Voices need to be heard
Trevor Stratton, the co-ordinator of the International Indigenous Working Group on HIV and AIDS, led the workshops on public speaking.
He has been living with HIV for 27 years and was involved with the development of a speakers' manual for people who want to share their stories.
Stratton said history shows that the people who make decisions related to HIV need to be guided by those who are living with the virus.
"It was people living with HIV-AIDS who forced the governments to stand up and take action around HIV-AIDS, because it was a real joke in the '80s and people were talking about us, [saying] 'How will we protect ourselves against these people?'" said Stratton.
"And that's just not OK. What about care, treatment and support for people who are HIV-positive? If they're being treated with high rates of stigma and discrimination, people aren't going to want to go get tested, they're not going to want to know their status — they don't want to be 'one of them.'"
Look at 'landscape' of life
Stratton's workshop teaches people to look at the "landscape" of their lives so they can tell their story in an effective way that could lead to change.
Although support for people with HIV has improved since the 1980s, Stratton said disparities now exist in the type of support available to some communities.
Saskatchewan has the highest rates of HIV in Canada, with 2,090 cases reported between 1985 and 2016.
Of the 170 new cases of HIV in the province in 2016, 79 per cent self-identified as Indigenous.
Stratton said Indigenous communities are taking ownership of the HIV issue in Saskatchewan through events like Know Your Status.
Shame the biggest barrier
He hopes to give more people a voice by equipping them with the skills to share their stories, but that alone is not enough.
"It's not only about telling our stories, it's about being involved in advisory committees, it's about being project co-ordinators and executive directors and elected officials.

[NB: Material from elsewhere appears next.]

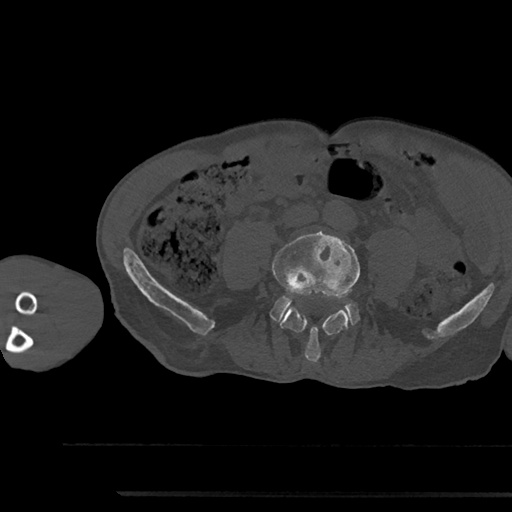
CT including the spine, one axial slice; 120 kVp; bone window (W 1800 / L 400 HU); 0.5 mm slice thickness; 512 × 512 image matrix. Patient: male, 79 years. Case-level facts recorded for this patient, not image findings: primary cancer: prostate.
Outlined on this slice (semi-automatic segmentation, software-assisted and operator-edited):
- L4 vertebra: bounding box (x1, y1, x2, y2) in pixels: (272, 231, 360, 362)
- L5 vertebra: (271, 296, 358, 324)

"If you lock someone into only a role of public speaking for many, many years — that's just tokenism."
Debbie Roberts wants her story to empower women who might feel too ashamed to seek help, adding that shame is the biggest barrier to women seeking help or getting tested.
She said it is also crucial to educate youth.
"You've got to hit the youth hard because a lot of people think it's OK to live on meds for the rest of your life and not use condoms and everything, but it's not," said Roberts.
"[I want to] go back to my reserve and hopefully get into their ears and let them listen, because if it's somebody from home, I think they'll listen more."